INTRODUCTION AU TRAVAIL DE L’ANNÉE

Angoisse sociale


par Claude Landman, doyen de l’EPhEP

 

Peut-être l’avons-nous oublié, mais le terme social renvoie à la dimension de l’alliance. À Rome, les nations étaient dites sociales lorsqu’elles étaient militairement alliées. Par extension, le social est ainsi fondé sur ce qui lie et unit les différents protagonistes qui s’allient entre eux, c’est-à-dire sur une parole qui les engage.

 

Avec la modernité, la révolution scientifique et industrielle, le développement du capitalisme, s’est instaurée dans le lien social une manifestation clinique proche de l’angoisse que Freud a décrite dans un texte essentiel écrit en 1930, Malaise dans la civilisation : « Il semble bien établi que nous ne nous sentons pas à notre aise dans notre civilisation actuelle. »

 

Pour rendre compte de la structure du lien social et du malaise qui accompagne son fonctionnement dans les différentes modalités selon lesquelles il s’organise, Lacan a produit une écriture qu’il a nommée par un mot du langage commun, celui de discours.
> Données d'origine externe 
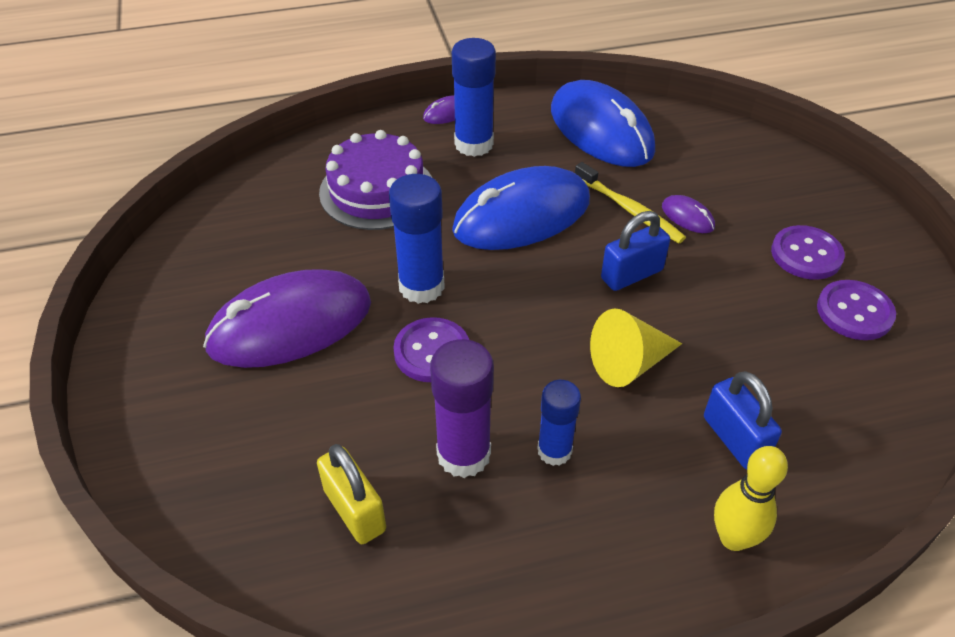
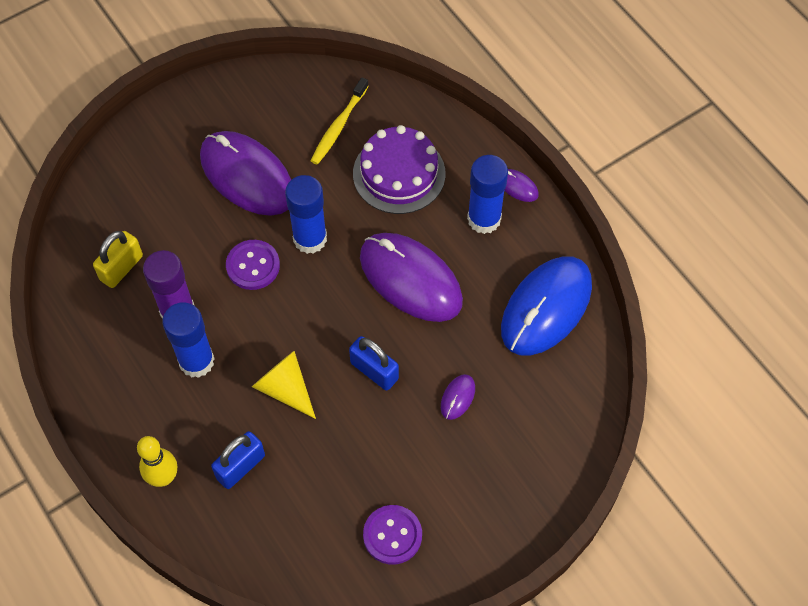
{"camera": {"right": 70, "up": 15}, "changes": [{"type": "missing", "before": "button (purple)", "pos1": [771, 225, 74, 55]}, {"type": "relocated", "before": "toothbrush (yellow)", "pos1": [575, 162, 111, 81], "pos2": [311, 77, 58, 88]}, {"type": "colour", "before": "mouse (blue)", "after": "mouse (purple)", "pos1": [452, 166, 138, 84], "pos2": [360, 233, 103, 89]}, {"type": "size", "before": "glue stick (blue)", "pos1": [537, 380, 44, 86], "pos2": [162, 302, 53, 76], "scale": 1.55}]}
Ces discours qui sont au nombre de cinq, distinguent différentes places et renvoient à une topologie précise. Parmi eux, seul le discours psychanalytique semble être en mesure de faire entendre le lien qui existe entre l’angoisse et la production de ce que l’on appelle l’objet, dans sa triple dimension érotique de cause du désir, de jouissance sans limite (plus-de-jouir) et de déchet, qu’il s’agisse des objets pulsionnels ou des objets de la production industrielle et technologique.

 

Nous serons amenés à examiner dans quelles circonstances le surgissement de cet objet est susceptible de produire cliniquement l’affect d’angoisse à partir de la référence aux grandes structures psychopathologiques et à l’accumulation sans précédent dans notre culture d’objets détachés du travail en rapport avec le corps, ainsi que de la multiplication des déchets de tous ordres à l’origine de la pollution.